- _Action item_: Copy the data exactly. Images are the one exception.

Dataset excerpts
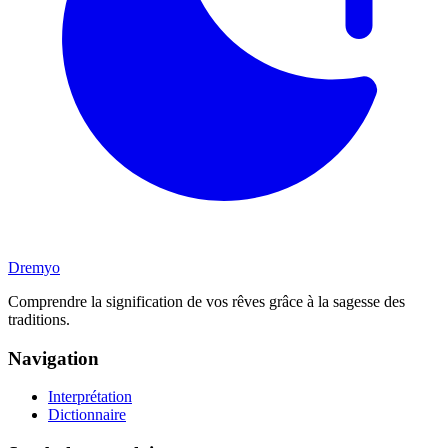
Dremyo
Comprendre la signification de vos rêves grâce à la sagesse des
traditions.
Navigation
Interprétation
Dictionnaire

- _Reply to the task_:
Dremyo
Comprendre la signification de vos rêves grâce à la sagesse des
traditions.
Navigation
Interprétation
Dictionnaire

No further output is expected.